Cleardox FAQ | Answers about AI, security, integrations and pricing

How does Cleardox work?

Cleardox automatically detects and helps remove personal and sensitive information in documents using a combination of machine learning and rule-based detection. The tool is assisted and always requires user review before finalizing results.

What categories of sensitive data can Cleardox detect?

Cleardox can detect sensitive and personal data across 20+ categories, including names, email addresses, phone numbers, addresses, SSN numbers, company information, dates, account numbers, authorization IDs, and geographic data such as regions and municipalities.

The tool also identifies additional sensitive content such as financial data, license plates, titles, and confidential information across documents. Cleardox can also identify indirect personal data such as job title and organization, which in combination can be used to identify a person.

How good is Cleardox at detecting sensitive information?

Within our field, performance is typically measured using two metrics:

Recall - how well we identify the information that needs to be found
Precision - how accurately we identify it

Depending on the quality of your data, you can typically expect:

Recall: around 97%
Precision: around 90%

The reason precision is often slightly lower than recall is that we prefer to identify slightly too much rather than too little. In other words, we prioritize ensuring that sensitive information is not missed - even if it occasionally leads to slight over-anonymization.

Which languages does Cleardox support?

Cleardox supports all languages, although accuracy may vary depending on language complexity and available training data.

Can Cleardox make non-searchable PDFs readable (OCR)?

Yes. Using Optical Character Recognition (OCR), Cleardox can convert non-searchable PDFs (so-called flat PDFs) into machine-readable documents.

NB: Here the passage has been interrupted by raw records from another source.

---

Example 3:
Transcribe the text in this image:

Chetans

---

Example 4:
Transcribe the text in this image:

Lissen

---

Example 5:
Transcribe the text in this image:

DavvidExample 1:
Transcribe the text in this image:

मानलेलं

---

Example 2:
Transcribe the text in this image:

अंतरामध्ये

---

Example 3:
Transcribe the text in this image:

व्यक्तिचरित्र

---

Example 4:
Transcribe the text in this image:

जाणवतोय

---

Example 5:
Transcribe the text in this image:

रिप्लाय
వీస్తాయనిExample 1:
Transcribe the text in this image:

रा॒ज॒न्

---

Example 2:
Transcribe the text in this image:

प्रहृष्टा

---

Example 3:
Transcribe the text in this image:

The process happens automatically, so the user does not need to take any action. Cleardox intelligently detects whether a page already contains machine-readable text. If no text is detected, the page is automatically processed with OCR, ensuring the document becomes readable and ready for further processing.

Do you support different file formats?

Yes, we support more than 50 different file formats. When uploading documents, you can choose whether they should be converted to PDF. This is the most common setup and is called Cleardox Convert. When Cleardox Convert is enabled, we automatically convert different file formats into PDF upon upload, ensuring a consistent format across all documents in the system.

What does it mean that Cleardox generates a new PDF?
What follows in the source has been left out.